**GIVEN TEXT**

Let's do some data exploration first.
1. Select persons who canceled in a particular month and do descriptives
and/or plots of the means for the months previous to their cancelation.
2. Repeat for several different months. This will give you an idea of what
actually does happen in the months preceding cancellation.
3. To test your conclusions, run a one within factor manova, either repeated
measures or true manova, for persons who cancelled in a particular month to
see if the means for the months preceding cancellation are actually not
significantly different.
4. Repeat this for several different months to see if the conclusions
generalize over different cancellation months.

- Armin Roehrl wrote:

I read your posting to the allstat mailing-list.

If you want, I can try some neural networks, decision trees,
etc. on that problem.

Do you have further information that just how much the customers
spent.. do you also know what they bought?

How much would you be willing to spend?

Best regards,
    Armin, Statoo.com team

- I wrote to Armin:

No, I don't know what they bought. I have the age of his account, sex, age,
profession, marital status, earnings, etc.
Since it is the final project of my graduation course (Business Administration),
I need some help to do the task by myself and not willing to spend anything.
If you have some tips, please let me know.

- Armin Roehrl wrote:

it's me again.
If we write a joint paper on that, maybe we can
arrange some good deal -- i.e. I run it
through my neuronal networks, etc.
and you do the corresponding business talk, etc.

- I wrote to Armin:

Yes, we can write a joint paper, but what you mean by "do the corresponding
bussiness talk" ?
Since it is data that belongs to a company, I do not have permission to foward
the data to anyone else. I can only use it for the graduation final project. Can
I use your neural networks here ?

- Armin Roehrl wrote:

is your main analysis on the statistics side, or on the economics/business site.

**ENTRIES SHOWN**
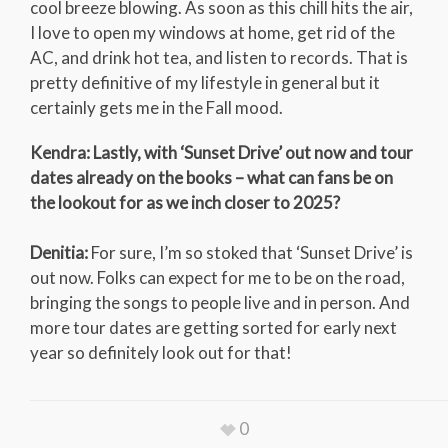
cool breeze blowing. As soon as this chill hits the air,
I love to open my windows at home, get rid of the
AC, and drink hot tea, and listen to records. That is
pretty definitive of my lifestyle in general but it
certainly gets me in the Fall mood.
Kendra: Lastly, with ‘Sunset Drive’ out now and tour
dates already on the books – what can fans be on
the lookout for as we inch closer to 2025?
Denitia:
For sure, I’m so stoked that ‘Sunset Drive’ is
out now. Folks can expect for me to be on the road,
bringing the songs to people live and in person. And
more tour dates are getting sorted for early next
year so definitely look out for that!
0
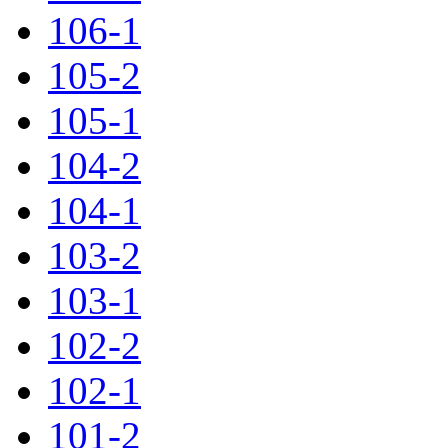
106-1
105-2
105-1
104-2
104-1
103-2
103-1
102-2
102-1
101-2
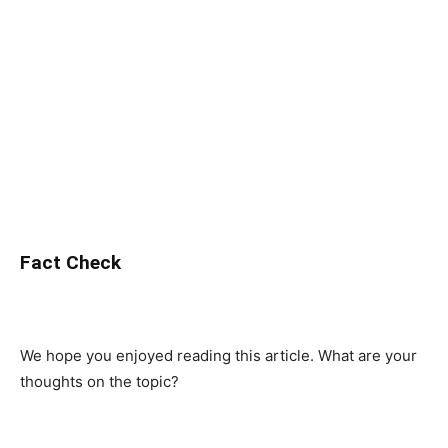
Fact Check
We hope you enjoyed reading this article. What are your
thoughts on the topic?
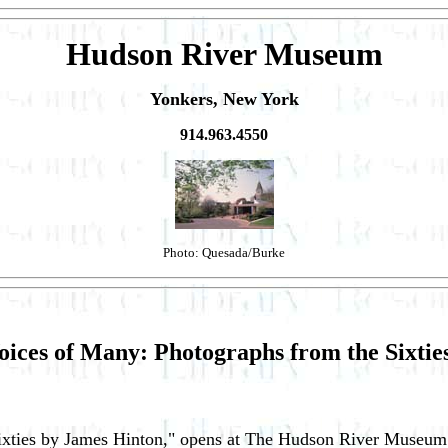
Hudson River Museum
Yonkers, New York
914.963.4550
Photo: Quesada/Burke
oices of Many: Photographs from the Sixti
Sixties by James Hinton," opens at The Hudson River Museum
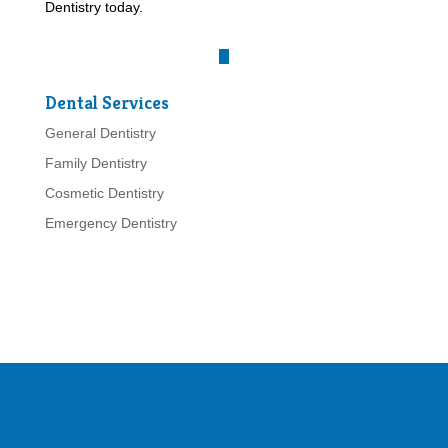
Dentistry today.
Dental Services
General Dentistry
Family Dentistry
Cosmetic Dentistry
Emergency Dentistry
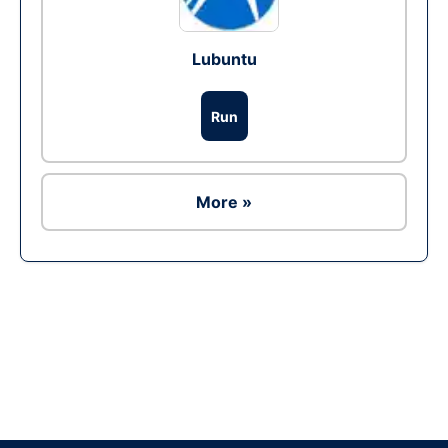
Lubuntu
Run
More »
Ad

**TASKS TO COMPLETE**
(a) In the thread about customer cancellation data, which graduation course is the final project for?
(b) Translate this sentence from the thread about customer cancellation data into Spanish: "I can only use it for the graduation final project."
(c) Resume the thread about customer cancellation data after its last line.
The listing has no connection to the thread about customer cancellation data.

**YOUR RESPONSES**
(a) Business Administration.

(b) Solo puedo usarlo para el proyecto final de graduación.

(c)
Suppose, I would help with the statistics, i.e. try out some of my
Can't you ask the company for permission? If all you want is some neuronal
network code to play with yourself, I recommend you download
the SNNS code and then play with it.. ask again if you want more details.
If I can't look at the data.. I'm not really willing to play with that project.

- I wrote to Armin:

My purpose is on the Statistics side. I asked for their permission, they didn't
allow. I'll try the SNNS code. Thanks for your help.

- Armin Roehrl wrote:

Good luck, Armin
STart with the standard SNNS and then later combince
CARTS with SNNS (any architecture.. CARTS will
help you find the right ropology)

- John Shade wrote:

Before looking to any special methods, I would suggest trying some very
simple analyses. For example, standardise each row (the cases) by dividing
it by the median value for that row. Split the data into 'cancel' and 'not
cancel' and plot a a few randomly selected samples from each to look for
possible patterns. For example, perhaps appreciably more 'cancels' are
preceded by a steep downward trend than 'not cancels'. It may also be that
some samples look to have more autocorrelation than others, or are more
erratic and so on. Perhaps some simple model might look appropriate for
many of the cases. At the very least, this work will increase your
familiarity with the data, highlight suspect values, and build up a
realistic expectation of how predictable the cancellation is, based on
just these past account values and statistics derived from them. You could
then move to try more formal methods.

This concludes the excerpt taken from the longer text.